Writing a data management plan: file format migration
At some time during your research you may need to convert or migrate your data files from one format to another. This may be due to a new computer, new software, sharing with someone who has different software, working on a shared platform instead of your own PC, or simply in order to ensure that your data can be read and used in the future.
Some losses may occur when migrating from one file format to another. It is important for you to understand what is at risk for the type of data you are working with.
Potential risks for loss or corruption on conversion or migration to new media
- Word processed files: fonts, text formatting, headers, footers, footnotes, links to other documents.
- Numeric files: special characters (such as quotation marks), end of line returns, last characters in rows (due to row size limitations), last rows (due to row number limitations)
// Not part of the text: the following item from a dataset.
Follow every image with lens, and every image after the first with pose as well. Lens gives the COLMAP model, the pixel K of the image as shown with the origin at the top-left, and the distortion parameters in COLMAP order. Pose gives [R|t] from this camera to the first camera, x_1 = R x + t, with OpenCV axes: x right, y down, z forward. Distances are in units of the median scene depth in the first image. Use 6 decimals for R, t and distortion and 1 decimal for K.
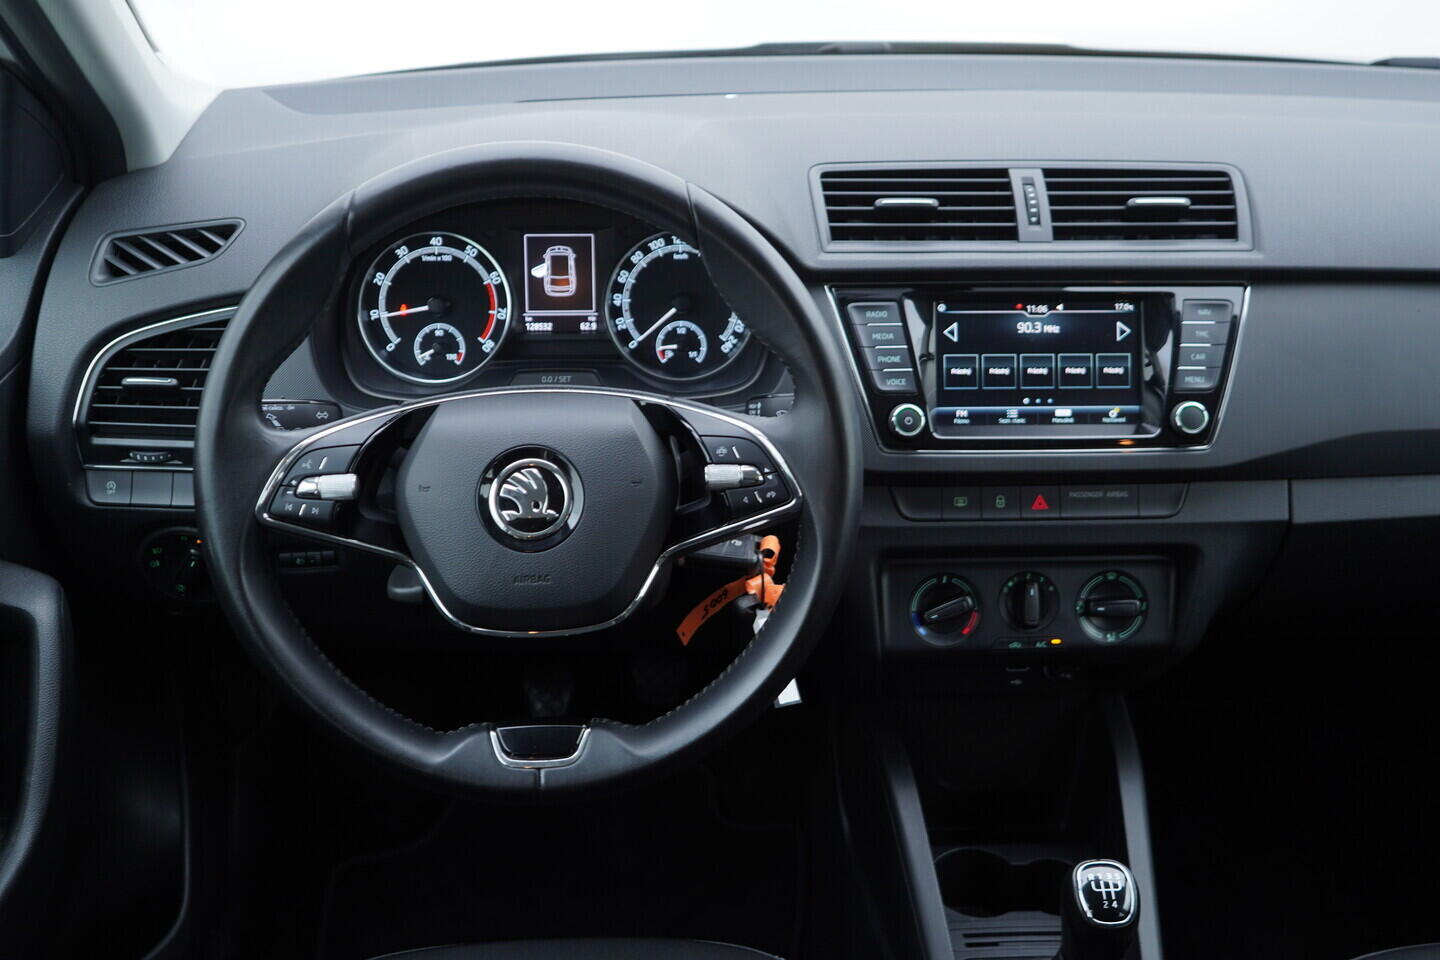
lens RADIAL K [[1468.8, 0, 720.0], [0, 1468.8, 480.0], [0, 0, 1]] dist [-0.004810, 0.023833]
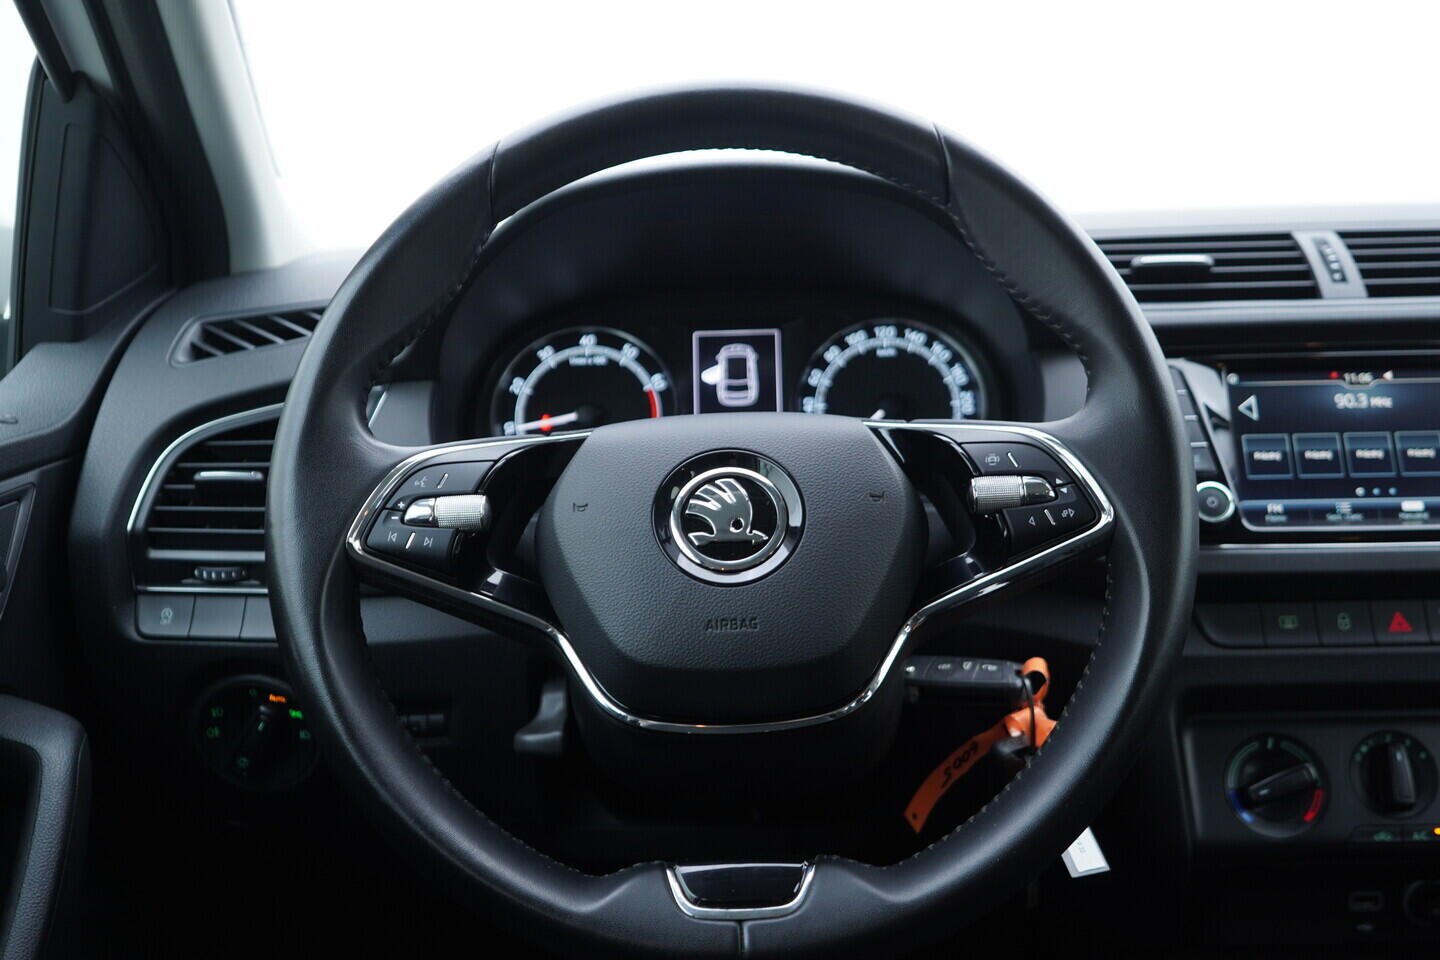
lens RADIAL K [[1468.8, 0, 720.0], [0, 1468.8, 480.0], [0, 0, 1]] dist [-0.004810, 0.023833]
pose [[0.997374, -0.024453, -0.068173, -0.067886], [0.002231, 0.951206, -0.308549, 0.172747], [0.072392, 0.307586, 0.948762, 0.259520]]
- Database files: as above but also relations between items in a table and between tables.
- Image files: loss of layers, colour fidelity, resolution, sound quality, and so on.
- Multimedia: as above, but attention to frame rates, codecs and wrappers is needed.
- File sizes may change and even become surprisingly large.
It is worth briefing yourself on the format you are converting from and to before you begin; at least look them up on the web.
Check the integrity of converted files as thoroughly as possible immediately afterwards, for example, by counting rows and columns, testing functionality, testing export, and so on. 'Eyeball' the data too.
A checksum algorithm tool can be used to compare the bits of a file copied from one media to another, but these won't work if the file format changes, or if comparing files on different computing platforms.